The examples suggest that CSU-Global (and others that will follow their lead) can take a core of expertise and mix and match it in endless combinations to reach various audience groups and to derive revenue in multiple ways. Harvard University Professor Robert Lue, who chairs the committee that runs Harvard's online experiments under the banner of HarvardX, says that the smaller class sizes inherent in SPOCs allow "much more rigorous assessment and greater validation of identity and that will be more closely tied to what kind of certification might be possible.” He further cautions, "Institutions that sit back and watch ... may be in trouble." MOOCs at various price points for different types of students In 2014, Georgia Institute of Technology will offer a master’s degree in computer science via MOOCs for US $6,600 – far less than the US $45,000 on-campus price. The New York Times calls this “a first for an elite institution.” There will be an option to study MOOC-style courses from the degree for free, but without the accreditation or support features provided to students who must first qualify and then pay for the formal degree. The New York Times elaborates:
“The courses will be online and free for those not seeking a degree; those in the degree programme will take proctored exams and have access to tutoring, online office hours and other support services. Students who cannot meet the programme’s stringent admission standards may be admitted provisionally and allowed to transfer in if they do well in their first two courses. And students who complete only a few courses would get a certificate.”
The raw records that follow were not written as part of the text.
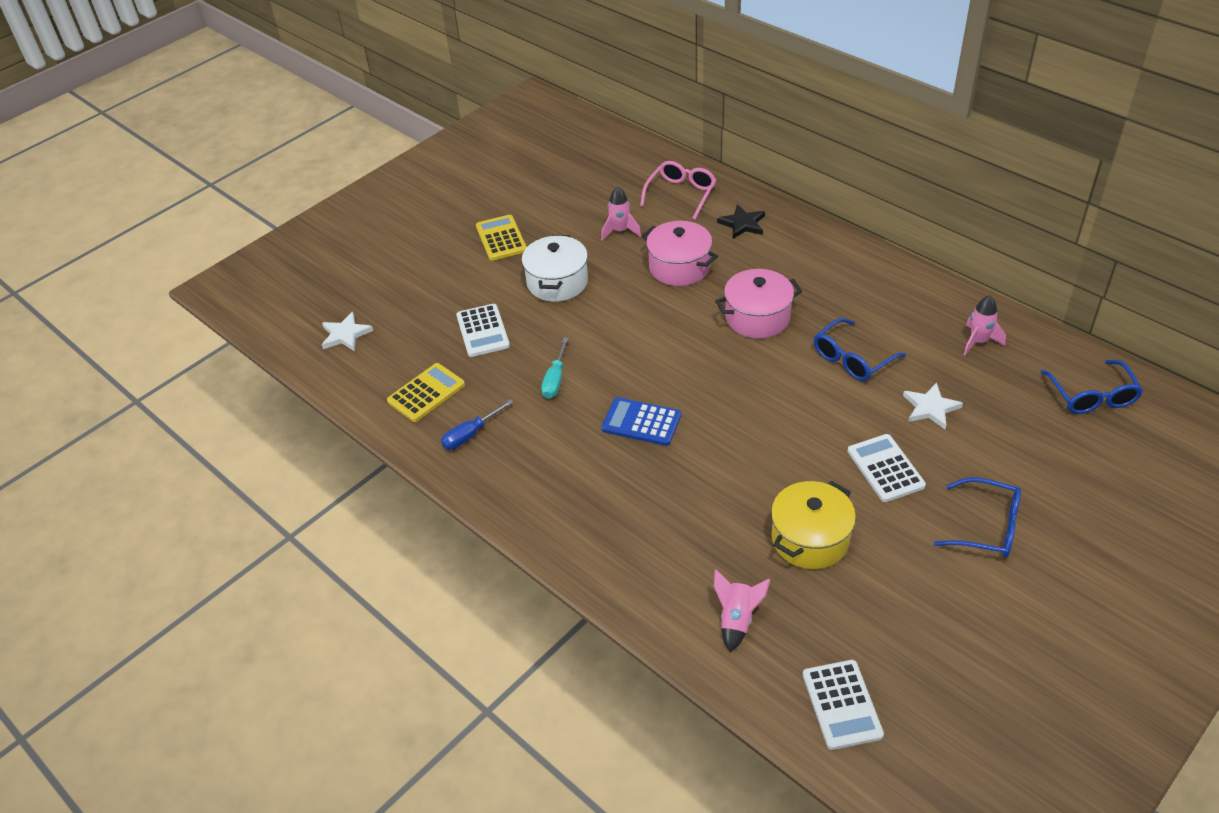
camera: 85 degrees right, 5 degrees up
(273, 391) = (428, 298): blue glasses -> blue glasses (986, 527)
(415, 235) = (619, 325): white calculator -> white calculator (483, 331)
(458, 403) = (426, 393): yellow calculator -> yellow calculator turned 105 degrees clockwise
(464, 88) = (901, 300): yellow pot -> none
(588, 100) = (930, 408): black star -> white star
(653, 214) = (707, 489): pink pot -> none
Have MOOCs grown up so much that we are now… post-MOOC?
As this post makes clear, MOOCs have not only proliferated in their current massive, open form, they have also evolved into different, online-enabled models of delivering education. Talking to the BBC’s Sean Coughlan, Harvard’s Professor Lue asserts:
"The MOOC represents just the first version of what we can do with online education. And this first version has now been overtaken. We're already in a post-MOOC era."
As promising as this may be, however, Lue reminds us that there are still questions that remain unresolved related to the continuing move toward online-enabled learning. Specifically related to how the university campus fits in, he wonders, "What is it that a student gets out of being on campus and being in the classroom?" Coughlan picks up where Lue leaves off, asking,
“If students on campus prefer learning online, what does it mean for the funding model for universities? What happens if a recorded online lecture is preferable to a mediocre live talk? How do universities show their ‘added value’?"
The chips, it seems, are still falling into place. No one knows exactly where they will land, and so higher education stakeholders continue to watch, experiment, and adapt to a future where an expanding menu of online learning options is ever more readily available.